Saturday, February 21, 2015

EPA, CDPHE launch brainstorming for future of toxic Cotter mill

By Bruce Finley
Source: denverpost.com

Workers crush the concrete floor of the extraction building at Cotter Corp.’s uranium mill in Cañon City. The facility was declared a
Workers crush the concrete floor of the extraction building at Cotter Corp.'s uranium mill in Cañon City. The facility was declared a Superfund site in 1984. (Joe Amon, The Denver Post file)


CAÑON CITY — One proposal for the future of Cotter Corp.'s toxic Colorado uranium mill would transform the site into an industrial hemp farm.
Residents living downwind and downstream of the 2,538-acre site also are mulling possibilities for a wildlife refuge, a massive wind and solar array, trails for hikers and bikers and a job-rich manufacturing zone.
These ideas surfaced at a community meeting this week as federal and state overseers of the site — a federally designated environmental disaster since 1984 — launched a French-inspired "charette" process of public brainstorming.
Cotter, which owns the land, is responsible for cleaning up an estimated 15 million tons of radioactive uranium tailings and contaminated groundwater migrating toward Cañon City and the Arkansas River.
Cotter vice president John Hamrick said the company is "open to any recommendation" for the future use of the land. "We're not ruling anything out."
He pointed out that a restricted area covering up to 880 acres is so contaminated that it probably will be turned over to the U.S. Department of Energy — similar to what happened to toxic core areas at the Cold War-era Rocky Flats and Rocky Mountain Arsenal weapons plants.
Any post-cleanup use, whether for wildlife or people, "needs to be viable — economically viable," Hamrick said.
The public brainstorming marks a potential turning point in the long struggle over Cotter's mostly dismantled mill, which is 1½ miles south of Cañon City.
But the Superfund cleanup, one of the nation's slowest, is still in the planning stages. A subsidiary of defense contractor General Atomics, Cotter opened the mill in 1958, processing uranium for nuclear weapons and fuel. Cotter discharged liquid waste, including radioactive heavy metals, into 11 unlined ponds until 1978. The ponds were replaced in 1982 with two lined waste ponds.
Domestic and agricultural wells in the Cañon City area have been contaminated. Colorado officials permitted Cotter to keep operating the mill even after it was declared a disaster, until 2011. Mill workers periodically processed ore until 2006.
The Environmental Protection Agency, Colorado Department of Public Health and Environment and community leaders were meeting this week, trying to enlist two groups of about 30 residents for two charette intensive collaborative planning sessions in April.
During the meeting Thursday, hemp entrepreneur Gunn Haydon proposed planting hemp as a way to remove uranium and other toxic contamination at the site.
Hemp plants would clean soil to a depth of 3 feet, removing uranium and other heavy metals, and opening opportunities for the land.
"Why would you want to move this problem to somebody else's areas?" Haydon asked an advisory panel that included Fremont County Commissioner Tim Payne.

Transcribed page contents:

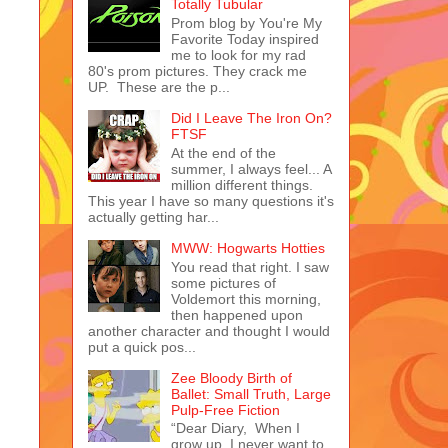
Totally Tubular
Prom blog by You're My
Favorite Today inspired
me to look for my rad
80's prom pictures. They crack me
UP. These are the p...
Did I Leave The Iron On?
FTSF
At the end of the
summer, I always feel... A
million different things.
This year I have so many questions it's
actually getting har...
MWW: Hogwarts Hotties
You read that right. I saw
some pictures of
Voldemort this morning,
then happened upon
another character and thought I would
put a quick pos...
Zee Bloody Birth of
Ballet: Small Truth, Large
Pulp-Free Fiction
“Dear Diary, When I
grow up, I never want to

* List of tasks
**A)** Transcribe the Cotter mill article from "But the Superfund" down to "ore until 2006.".
**B)** According to the Cotter mill article, in what year did Cotter open the mill?
**C)** List the possibilities for the site that residents are mulling, as named in the Cotter mill article's sentence beginning "Residents living downwind".

* Your written answers
**A)**
But the Superfund cleanup, one of the nation's slowest, is still in the planning stages. A subsidiary of defense contractor General Atomics, Cotter opened the mill in 1958, processing uranium for nuclear weapons and fuel. Cotter discharged liquid waste, including radioactive heavy metals, into 11 unlined ponds until 1978. The ponds were replaced in 1982 with two lined waste ponds.
Domestic and agricultural wells in the Cañon City area have been contaminated. Colorado officials permitted Cotter to keep operating the mill even after it was declared a disaster, until 2011. Mill workers periodically processed ore until 2006.

**B)** 1958

**C)**
- a wildlife refuge
- a massive wind and solar array
- trails for hikers and bikers
- a job-rich manufacturing zone